Pour accompagner ces changements d’idées nous avons dû développer de nouvelles approches. Nous sommes actuellement en train d’étudier de nouveaux paradigmes. Chez l’animal, on travaille avec des animaux qui courent. On étudie la mémoire chez des rats qui courent d’un « bistrot » à l’autre. Nous savons que les neurones dans le cortex visuel ont des activités complètement différentes selon la tâche à laquelle se consacre l’animal. La réflexion qui est en train de se produire dans le domaine des neurosciences devrait rejoindre les réflexions des ergonomes. Je pense que ce lien n’est pas fait et c’est dommage. Il faut biologiser les modèles de l’ergonomie dans la mesure où les biologistes avancent un peu.

JT : On pourrait tout aussi bien dire qu’il faut socialiser les modèles de l’ergonomie, les culturaliser, dans la mesure où les sociologues et anthropologues, dans l’approche des complexités situationnelles, sociales et culturelles, avancent aussi !

AB : Oui, effectivement, mais cela n’est pas ce que j’ai appris, c’est ce que je pense qu’il faut qu’on fasse. On fait des progrès actuellement sur les mécanismes de la perception, de l’action, de l’émotion chez l’individu isolé. L’étape suivante va être de construire une physiologie, des neurosciences, une psychologie expérimentale des interactions. Les connaissances qui sont actuellement accumulées par les physiologistes concernent un singe tout seul, un rat tout seul, un chat tout seul, un homme tout seul et c’est déjà difficile. On commence à voir des études transdisciplinaires sur les relations, par exemple sur le regard de l’autre, sur les neurones qui ne codent pas seulement ce que je fais quand j’attrape un objet mais également ce que fait l’expérimentateur (les neurones miroirs dont je parle dans mon livre). Cela veut dire que le cerveau code les actions. On va ainsi commencer à comprendre certains des mécanismes neuronaux des interactions. Il y a là une physiologie nouvelle qui va se développer. Cela ne va prendre que 250 ans, on n’est pas pressé. C’est ce qu’on va essayer de promouvoir avec le nouveau Programme Cognitique dans lequel des ergonomes devraient s’impliquer. On va chercher à ce que certaines dimensions sociales, anthropologiques, soient prises en compte par les neuro-scientifiques.

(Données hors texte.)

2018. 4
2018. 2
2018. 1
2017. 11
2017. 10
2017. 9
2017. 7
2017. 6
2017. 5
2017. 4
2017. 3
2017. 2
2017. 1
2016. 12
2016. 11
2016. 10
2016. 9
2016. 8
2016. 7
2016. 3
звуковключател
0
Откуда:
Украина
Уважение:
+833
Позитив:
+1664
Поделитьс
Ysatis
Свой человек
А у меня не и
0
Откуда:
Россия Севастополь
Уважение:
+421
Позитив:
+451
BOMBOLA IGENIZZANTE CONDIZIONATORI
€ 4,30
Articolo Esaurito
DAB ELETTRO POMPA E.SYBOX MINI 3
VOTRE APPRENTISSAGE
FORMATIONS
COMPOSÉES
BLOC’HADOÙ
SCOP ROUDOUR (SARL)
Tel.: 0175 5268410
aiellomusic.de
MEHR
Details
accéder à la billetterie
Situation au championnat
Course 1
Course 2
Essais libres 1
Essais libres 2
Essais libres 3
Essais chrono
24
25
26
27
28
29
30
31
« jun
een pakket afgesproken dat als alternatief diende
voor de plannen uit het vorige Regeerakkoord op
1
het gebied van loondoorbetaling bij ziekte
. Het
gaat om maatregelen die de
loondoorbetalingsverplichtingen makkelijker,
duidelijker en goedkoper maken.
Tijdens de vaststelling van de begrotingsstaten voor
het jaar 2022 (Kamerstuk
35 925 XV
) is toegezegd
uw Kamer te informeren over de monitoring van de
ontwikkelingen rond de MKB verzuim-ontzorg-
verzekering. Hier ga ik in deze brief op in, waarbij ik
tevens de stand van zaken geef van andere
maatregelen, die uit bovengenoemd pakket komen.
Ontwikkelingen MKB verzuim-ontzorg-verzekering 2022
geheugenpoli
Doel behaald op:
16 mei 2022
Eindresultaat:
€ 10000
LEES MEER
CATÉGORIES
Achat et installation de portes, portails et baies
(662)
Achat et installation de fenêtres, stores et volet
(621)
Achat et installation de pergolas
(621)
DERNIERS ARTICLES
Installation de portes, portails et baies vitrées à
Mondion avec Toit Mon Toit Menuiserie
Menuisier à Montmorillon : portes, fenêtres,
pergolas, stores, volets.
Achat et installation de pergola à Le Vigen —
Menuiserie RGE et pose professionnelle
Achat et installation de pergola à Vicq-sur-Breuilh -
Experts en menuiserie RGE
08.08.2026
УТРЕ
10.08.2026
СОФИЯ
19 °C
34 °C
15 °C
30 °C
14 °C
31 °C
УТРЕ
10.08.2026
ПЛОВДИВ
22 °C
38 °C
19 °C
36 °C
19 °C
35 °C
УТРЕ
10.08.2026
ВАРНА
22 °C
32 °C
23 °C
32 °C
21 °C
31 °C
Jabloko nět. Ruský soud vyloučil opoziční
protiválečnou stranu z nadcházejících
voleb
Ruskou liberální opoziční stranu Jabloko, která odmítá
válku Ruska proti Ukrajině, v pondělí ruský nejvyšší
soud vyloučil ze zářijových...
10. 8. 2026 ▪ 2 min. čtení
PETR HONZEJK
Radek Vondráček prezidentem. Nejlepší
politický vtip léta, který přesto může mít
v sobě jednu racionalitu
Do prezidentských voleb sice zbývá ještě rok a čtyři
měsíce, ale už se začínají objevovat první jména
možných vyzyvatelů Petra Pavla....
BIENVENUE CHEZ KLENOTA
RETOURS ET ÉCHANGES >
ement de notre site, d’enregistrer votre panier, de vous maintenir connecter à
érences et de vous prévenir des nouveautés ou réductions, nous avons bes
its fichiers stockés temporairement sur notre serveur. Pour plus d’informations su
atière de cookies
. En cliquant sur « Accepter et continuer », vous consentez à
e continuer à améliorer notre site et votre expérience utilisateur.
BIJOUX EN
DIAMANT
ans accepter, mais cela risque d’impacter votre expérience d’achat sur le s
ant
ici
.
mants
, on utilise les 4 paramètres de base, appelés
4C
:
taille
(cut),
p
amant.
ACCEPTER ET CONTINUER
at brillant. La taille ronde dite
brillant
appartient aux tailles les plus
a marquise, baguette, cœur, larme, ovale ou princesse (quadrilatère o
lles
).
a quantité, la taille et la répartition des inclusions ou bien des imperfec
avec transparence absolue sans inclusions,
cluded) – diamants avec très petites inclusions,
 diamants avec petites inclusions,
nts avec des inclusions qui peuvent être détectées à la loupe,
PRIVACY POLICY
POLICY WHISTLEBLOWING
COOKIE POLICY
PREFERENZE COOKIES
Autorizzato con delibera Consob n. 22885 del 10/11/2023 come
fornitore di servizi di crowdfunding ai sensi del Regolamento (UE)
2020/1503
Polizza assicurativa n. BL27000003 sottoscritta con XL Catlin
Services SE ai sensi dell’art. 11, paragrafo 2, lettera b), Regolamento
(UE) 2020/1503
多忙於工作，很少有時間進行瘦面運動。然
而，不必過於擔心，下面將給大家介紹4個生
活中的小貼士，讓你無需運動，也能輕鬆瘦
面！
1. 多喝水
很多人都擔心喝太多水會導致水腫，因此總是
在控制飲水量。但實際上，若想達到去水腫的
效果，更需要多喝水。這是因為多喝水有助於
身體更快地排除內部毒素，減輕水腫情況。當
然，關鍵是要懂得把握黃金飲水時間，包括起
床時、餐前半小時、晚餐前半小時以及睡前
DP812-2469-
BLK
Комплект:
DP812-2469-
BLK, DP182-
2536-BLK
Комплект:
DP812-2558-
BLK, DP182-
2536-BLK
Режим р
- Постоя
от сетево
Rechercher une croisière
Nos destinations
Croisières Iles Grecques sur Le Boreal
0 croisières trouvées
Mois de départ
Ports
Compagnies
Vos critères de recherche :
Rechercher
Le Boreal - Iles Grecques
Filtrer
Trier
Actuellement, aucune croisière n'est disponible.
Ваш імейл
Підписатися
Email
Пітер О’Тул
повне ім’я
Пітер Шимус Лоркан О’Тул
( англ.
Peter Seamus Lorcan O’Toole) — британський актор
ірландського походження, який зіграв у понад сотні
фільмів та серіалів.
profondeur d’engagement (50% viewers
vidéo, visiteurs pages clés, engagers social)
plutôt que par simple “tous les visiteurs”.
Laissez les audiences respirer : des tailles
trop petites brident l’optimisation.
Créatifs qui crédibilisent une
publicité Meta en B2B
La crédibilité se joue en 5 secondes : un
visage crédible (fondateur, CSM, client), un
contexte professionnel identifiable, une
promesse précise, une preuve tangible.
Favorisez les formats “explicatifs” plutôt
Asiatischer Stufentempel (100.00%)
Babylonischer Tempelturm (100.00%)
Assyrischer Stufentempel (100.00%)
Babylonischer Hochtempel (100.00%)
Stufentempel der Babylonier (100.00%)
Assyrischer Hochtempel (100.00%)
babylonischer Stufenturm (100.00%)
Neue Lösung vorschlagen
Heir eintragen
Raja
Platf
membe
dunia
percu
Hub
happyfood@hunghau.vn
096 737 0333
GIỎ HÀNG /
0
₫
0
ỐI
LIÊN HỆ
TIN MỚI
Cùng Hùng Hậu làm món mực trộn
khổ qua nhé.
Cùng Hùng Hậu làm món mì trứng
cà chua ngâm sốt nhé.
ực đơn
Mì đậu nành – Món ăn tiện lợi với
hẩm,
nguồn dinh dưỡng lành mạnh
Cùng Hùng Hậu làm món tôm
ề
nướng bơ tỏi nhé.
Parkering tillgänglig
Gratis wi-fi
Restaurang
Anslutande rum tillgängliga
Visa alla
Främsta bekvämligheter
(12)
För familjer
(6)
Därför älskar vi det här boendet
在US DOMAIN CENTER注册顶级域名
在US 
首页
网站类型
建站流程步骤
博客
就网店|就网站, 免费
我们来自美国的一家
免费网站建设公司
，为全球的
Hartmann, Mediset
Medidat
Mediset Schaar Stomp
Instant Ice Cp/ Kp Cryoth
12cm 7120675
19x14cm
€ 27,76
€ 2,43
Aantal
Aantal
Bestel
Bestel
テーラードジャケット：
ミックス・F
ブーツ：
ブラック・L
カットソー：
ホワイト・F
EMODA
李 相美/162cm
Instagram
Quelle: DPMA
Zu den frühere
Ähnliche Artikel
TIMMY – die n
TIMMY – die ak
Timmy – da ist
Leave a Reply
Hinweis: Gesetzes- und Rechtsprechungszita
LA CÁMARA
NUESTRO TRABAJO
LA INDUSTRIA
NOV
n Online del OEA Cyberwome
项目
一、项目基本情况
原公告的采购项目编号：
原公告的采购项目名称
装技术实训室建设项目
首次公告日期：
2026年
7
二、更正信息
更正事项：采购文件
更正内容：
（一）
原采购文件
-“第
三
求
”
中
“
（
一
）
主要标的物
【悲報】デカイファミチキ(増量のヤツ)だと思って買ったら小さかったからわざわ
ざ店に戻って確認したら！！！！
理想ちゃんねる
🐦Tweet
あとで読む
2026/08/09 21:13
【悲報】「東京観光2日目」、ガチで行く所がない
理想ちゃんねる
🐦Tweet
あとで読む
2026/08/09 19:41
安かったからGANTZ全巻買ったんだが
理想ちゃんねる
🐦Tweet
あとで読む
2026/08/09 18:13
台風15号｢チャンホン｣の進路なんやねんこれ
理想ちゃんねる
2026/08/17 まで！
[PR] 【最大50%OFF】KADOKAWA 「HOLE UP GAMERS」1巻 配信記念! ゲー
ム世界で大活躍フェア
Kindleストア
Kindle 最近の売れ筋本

Propos recueillis par Jacques Theureau & François Jeffroy

Le sens du mouvement
Alain Berthoz,
Editions Odile Jacob, Paris, 1997.

« Au début était l’action », dit Faust. Ce livre est un éloge du mouvement et une apologie du corps sensible. Nous pensons avec notre corps ! Cette idée de poète est maintenant une proposition scientifique.
Notre cerveau n’est pas un calculateur prudent qui nous adapte au monde, c’est un simulateur prodige qui invente des hypothèses, modélise et trouve des solutions qu’il projette sur le monde. Cette intuition de philosophie se présente ici comme une propriété physiologique.
Comprendre ces mécanismes, c’est comprendre comment le sens du mouvement anticipe l’orientation d’un regard, la trajectoire d’une balle ou la perte de l’équilibre. C’est encore comprendre pourquoi nous avons le vertige, pourquoi une certaine architecture moderne nous rebute et pourquoi les peintres de Lascaux nous fascinent.
L’enjeu de ce livre est aussi de nous expliquer comment nos perceptions peuvent être manipulées, au risque de nous précipiter dans la haine et la destruction de l’autre.